To combat “Hamptons bladder,” New Yorkers who summer in the exclusive Long Island enclave are seeking a pair of specialized medical procedures: prostate artery embolization, which reduces the size of the prostate in men, and “bladder Botox,” which decreases urinary frequency for women.

“A lot of people have problems with this issue. They come out to the Hamptons and have to stop four or five times on the way, but can’t find a restroom,” said Dr. David Shusterman, a New York City urologist who’s been advertising the procedures with the tagline “Race to the Hamptons, not to the bathroom.”

While it’s not uncommon for people over 50 to find themselves visiting the loo more frequently than they used to, it’s not something that would inspire most to seek medical intervention. The drive out to the Hamptons seems to be the bridge too far for a certain set, though.
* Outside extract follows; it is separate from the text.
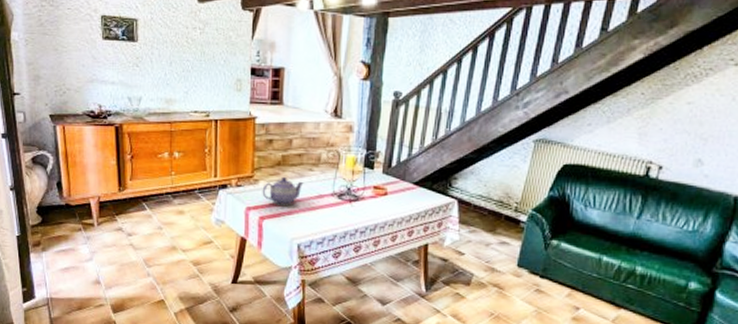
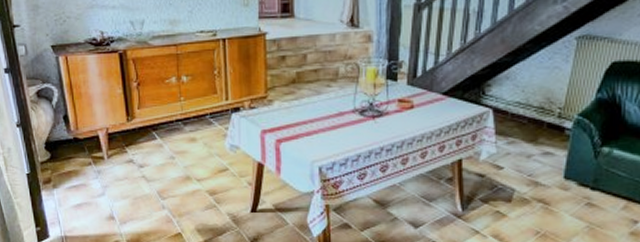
teapot: present [262,176,304,206] -> none [277,94,322,126]

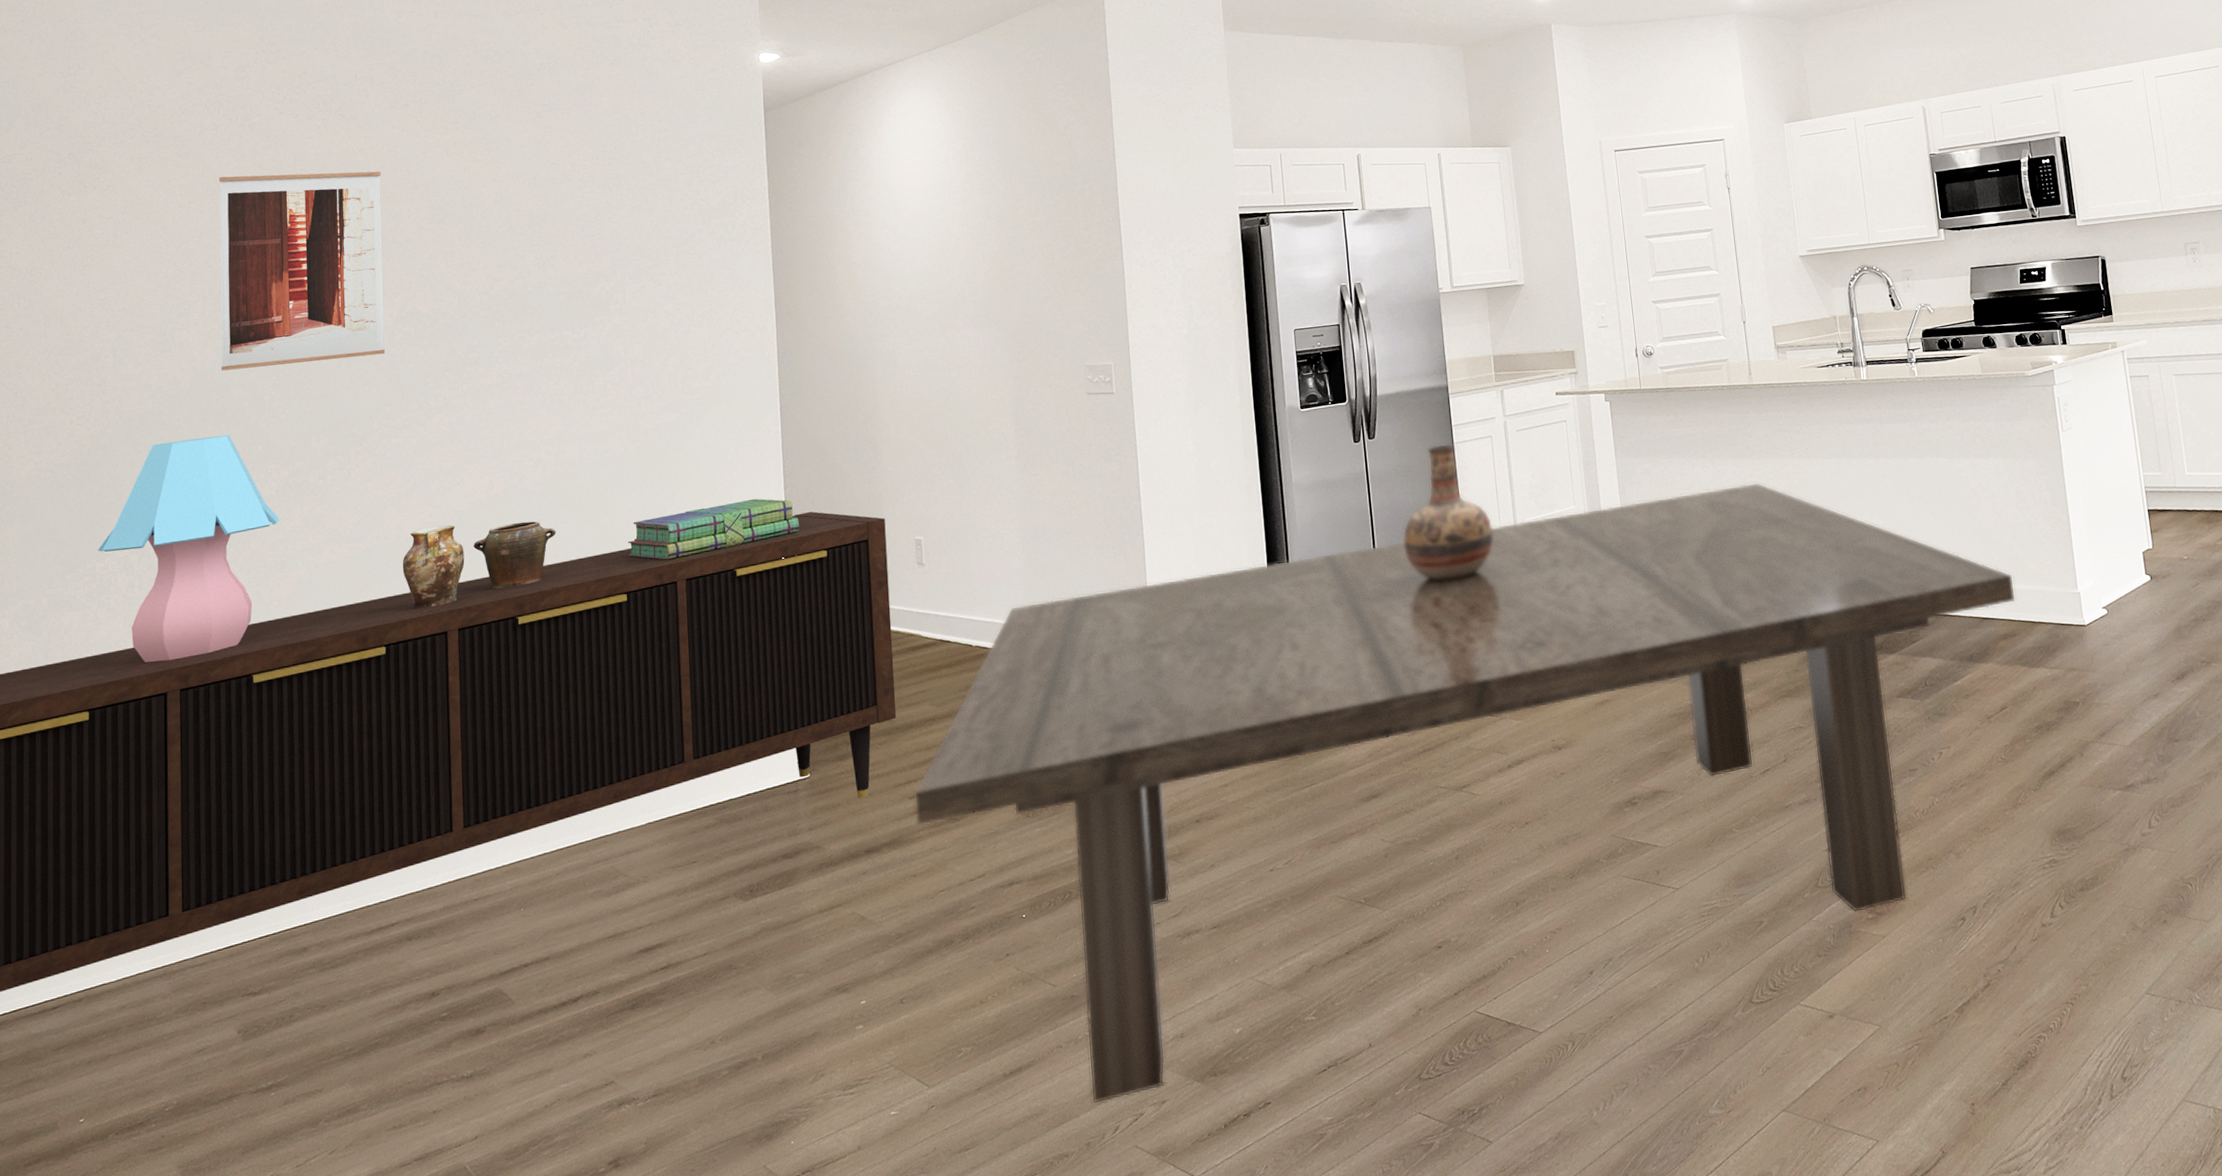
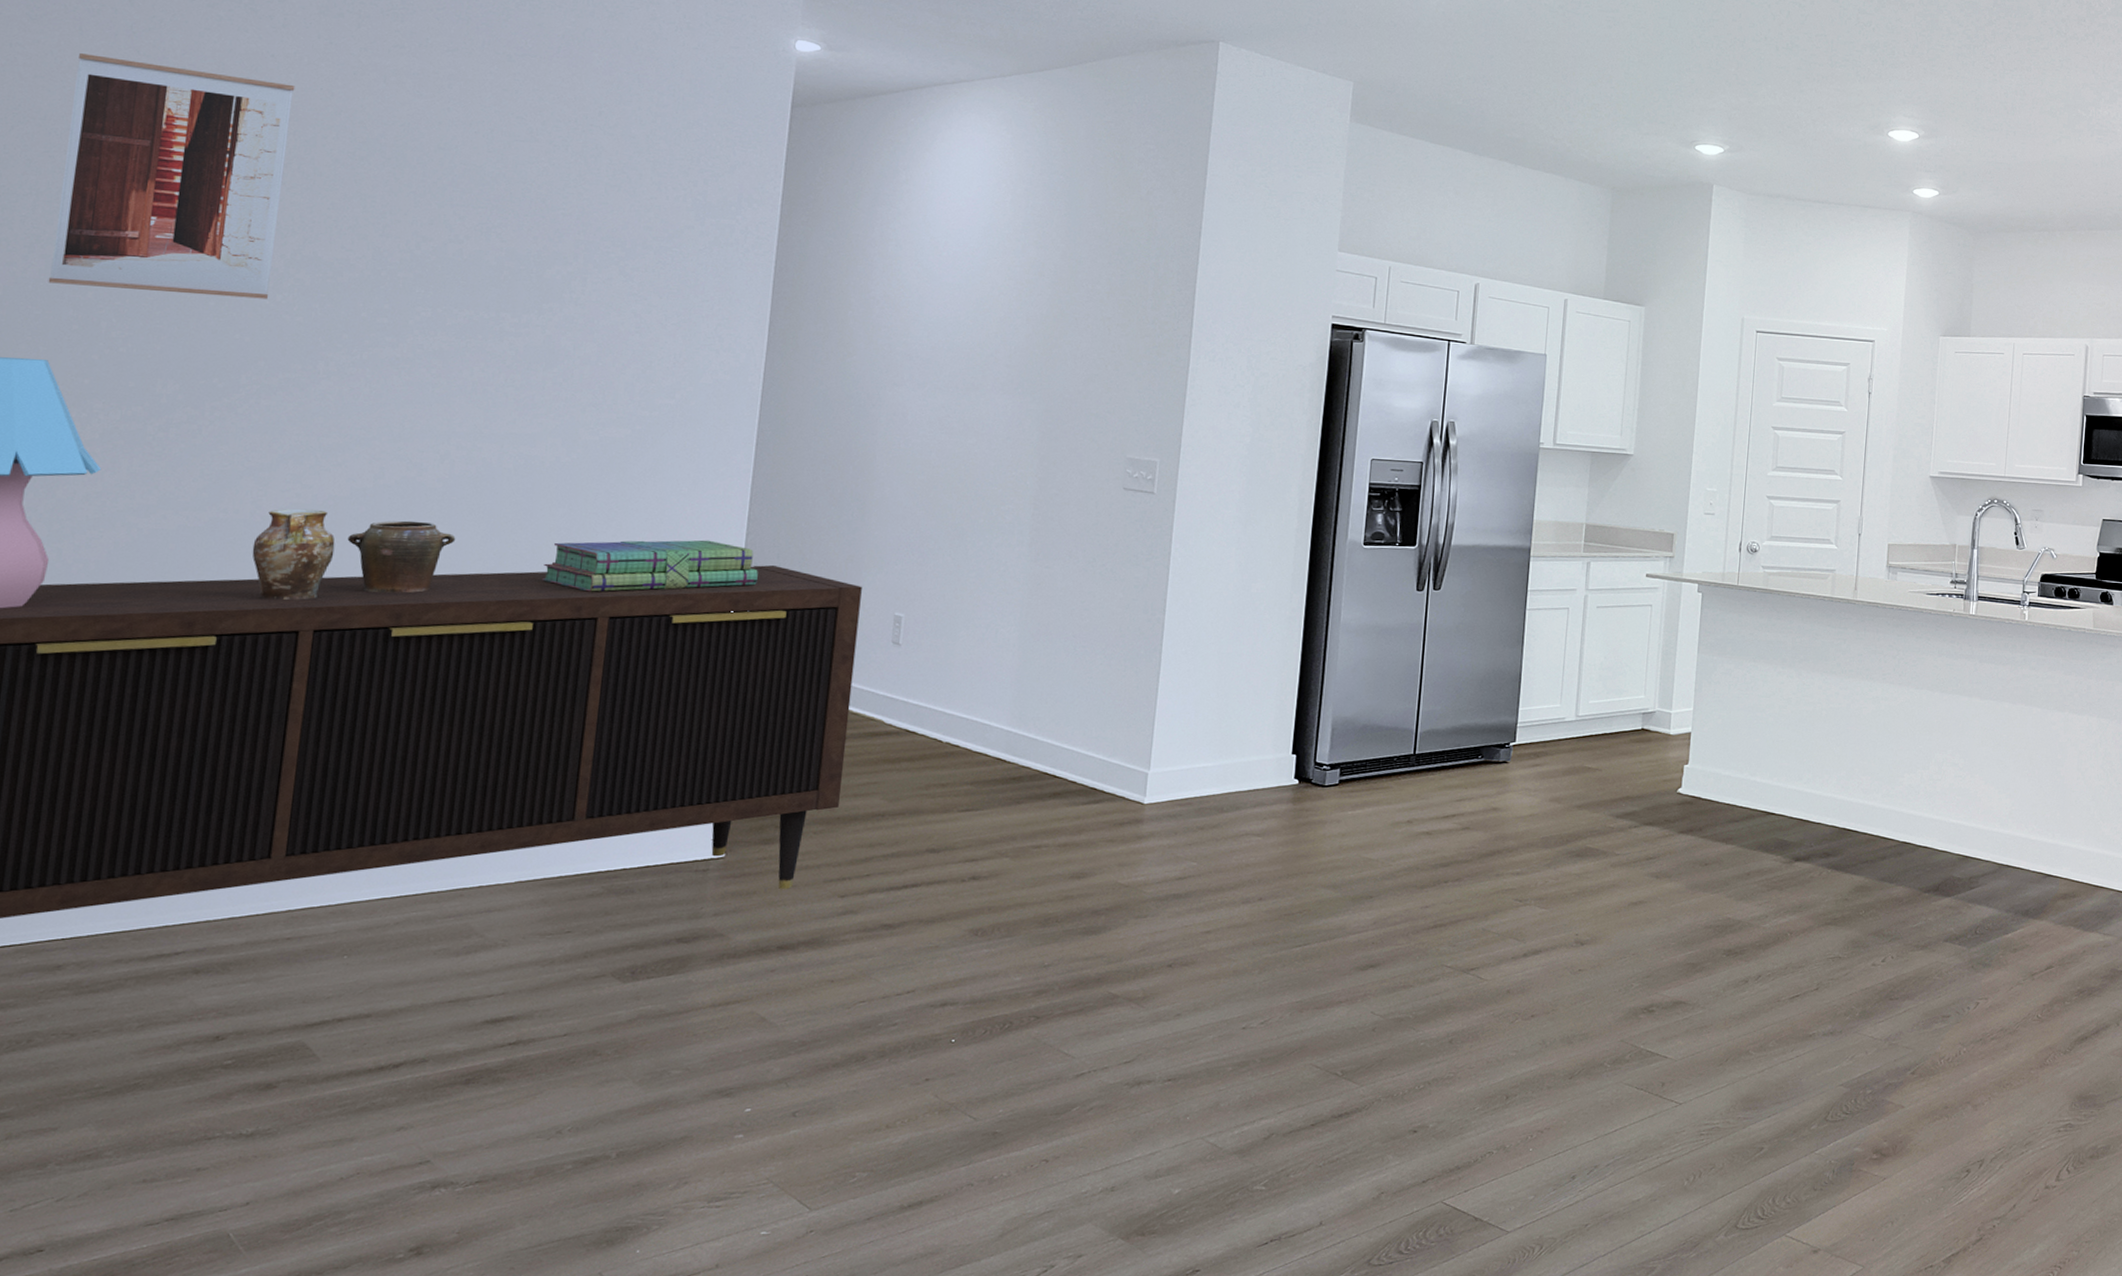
dining table: present [914,482,2016,1103] -> none [843,701,2085,1249]
vase: present [1402,443,1494,580] -> none [1450,607,1554,752]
This is partly because the ride is often shared, and impatient important people get irate when their less continent friends break their stride.

Shusterman said he’s seen a 20% spike in patients seeking PAE procedures this spring. “I don’t see them until around May, then all of a sudden, May comes and they care more,” he said. “When they’re in a car with a bunch of people, they’re embarrassed because they have to go to the bathroom every hour.”…

Shusterman said patients have told him about clashes in the car with friends when they needed to get off the road and find a restroom to no avail. “Thousands of people are probably fighting about this every week,” he said.

The doctor himself can relate. “I can’t tell you how many arguments I personally get into — I’ve lost three friends because I’m the driver and refuse to stop for them,” said Shusterman. “There’s just no place to stop.”

Clearly, the old Gatorade bottle isn’t going to be an option for such fine folk. “They think, deep in their hearts, that they are better than we are because we had to discover the compensations and refuges of life for ourselves,” wrote Fitzgerald. “Even when they enter deep into our world or sink below us” — for example, when they really, really have to go and there’s nowhere convenient or acceptable — “they still think that they are better than we are. They are different.”